Dazu passt auch, was der Bundestagsabgeordnete in Solingen erzählt hat: »Wir wollen, dass Deutschland das Land der deutschen Identität, auch noch in 100 Jahren, ist. Und dazu braucht es Remigration, millionenfache Remigration.« Die AfD brauche endlich Regierungsgewalt. Dann könne man Opfer wie die von Solingen mit Ordnung und Sicherheit »rächen«. Helferichs Hetze dürfte allerdings nicht mal für seine überschaubare Anhängerschaft verständlich gewesen sein.

Wurde die Kundgebung der »Jungen Alternative« zu Beginn nur von wenigen Zwischenrufen gestört, waren es nach wenigen Minuten hunderte, die den Rechten Sprüche wie »Es gibt kein Recht auf Nazipropaganda!« oder »Flüchtlinge bleiben – Nazis vertreiben« entgegenriefen.
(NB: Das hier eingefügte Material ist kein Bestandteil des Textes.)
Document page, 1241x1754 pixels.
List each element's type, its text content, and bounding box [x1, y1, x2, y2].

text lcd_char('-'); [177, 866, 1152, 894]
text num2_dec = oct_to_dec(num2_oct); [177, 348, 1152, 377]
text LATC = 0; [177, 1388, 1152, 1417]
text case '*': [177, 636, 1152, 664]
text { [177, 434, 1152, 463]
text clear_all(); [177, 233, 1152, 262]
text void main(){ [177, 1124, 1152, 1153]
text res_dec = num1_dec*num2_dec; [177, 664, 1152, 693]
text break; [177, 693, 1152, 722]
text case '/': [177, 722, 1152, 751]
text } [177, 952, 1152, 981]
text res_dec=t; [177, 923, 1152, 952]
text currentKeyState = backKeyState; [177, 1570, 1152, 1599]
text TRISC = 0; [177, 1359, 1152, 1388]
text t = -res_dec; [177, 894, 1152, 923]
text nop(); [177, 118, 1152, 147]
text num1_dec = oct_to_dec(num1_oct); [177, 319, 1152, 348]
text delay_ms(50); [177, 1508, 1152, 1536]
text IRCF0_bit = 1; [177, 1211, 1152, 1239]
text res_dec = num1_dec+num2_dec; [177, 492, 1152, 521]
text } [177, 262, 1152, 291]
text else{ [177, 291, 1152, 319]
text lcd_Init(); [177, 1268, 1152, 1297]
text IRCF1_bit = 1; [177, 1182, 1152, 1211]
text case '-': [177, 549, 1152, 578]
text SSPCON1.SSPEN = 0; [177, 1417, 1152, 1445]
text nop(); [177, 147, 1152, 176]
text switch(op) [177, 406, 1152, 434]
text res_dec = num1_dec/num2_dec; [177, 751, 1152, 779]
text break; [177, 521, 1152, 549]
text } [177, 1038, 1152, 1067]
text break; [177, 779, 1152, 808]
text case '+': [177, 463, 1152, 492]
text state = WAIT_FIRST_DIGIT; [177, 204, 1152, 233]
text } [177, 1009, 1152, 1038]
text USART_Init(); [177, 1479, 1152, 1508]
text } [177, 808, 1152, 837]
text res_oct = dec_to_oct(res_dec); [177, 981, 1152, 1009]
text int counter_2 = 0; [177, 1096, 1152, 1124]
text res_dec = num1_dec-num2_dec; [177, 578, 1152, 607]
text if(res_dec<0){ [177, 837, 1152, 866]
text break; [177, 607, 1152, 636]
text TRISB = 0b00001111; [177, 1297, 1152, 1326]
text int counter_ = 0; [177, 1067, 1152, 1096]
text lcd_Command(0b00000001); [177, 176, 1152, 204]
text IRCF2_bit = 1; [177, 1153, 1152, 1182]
Die Polizei drängte die Antifaschist*innen zwar einige Meter von der rechten Kundgebung weg. Besser zu verstehen war diese aber trotzdem nicht und nach einer knappen halben Stunde beendete die »Junge Alternative« ihre Kundgebung wieder.

Antifaschistischer Erfolg

Am Sonntag waren Antifaschist*innen aus zahlreichen Städten des Rheinlands und Ruhrgebiets nach Solingen gereist. Ihre Befürchtung: Der extremen Rechten könnte ein Mobilisierungserfolg gelingen. In der extremen Rechten will man rassistische Massenausschreitungen, wie es sie kürzlich in Großbritannien gab, auch in Deutschland provozieren. Das hat am Sonntag nicht funktioniert. Ob das so bleibt, ist fraglich. Für Montagabend (nach Redaktionsschluss) wurde zu einem Aufmarsch für »Remigration« mobilisiert. In den sozialen Medien mobilisierten vor allem extrem rechter Corona-Leugner*innen. Auch unter Hooligans sollte der Aufruf breit geteilt werden. Gegenprotest war angekündigt. Vor der Asylunterkunft war eine Kundgebung als »solidarischer Schutz« angekündigt.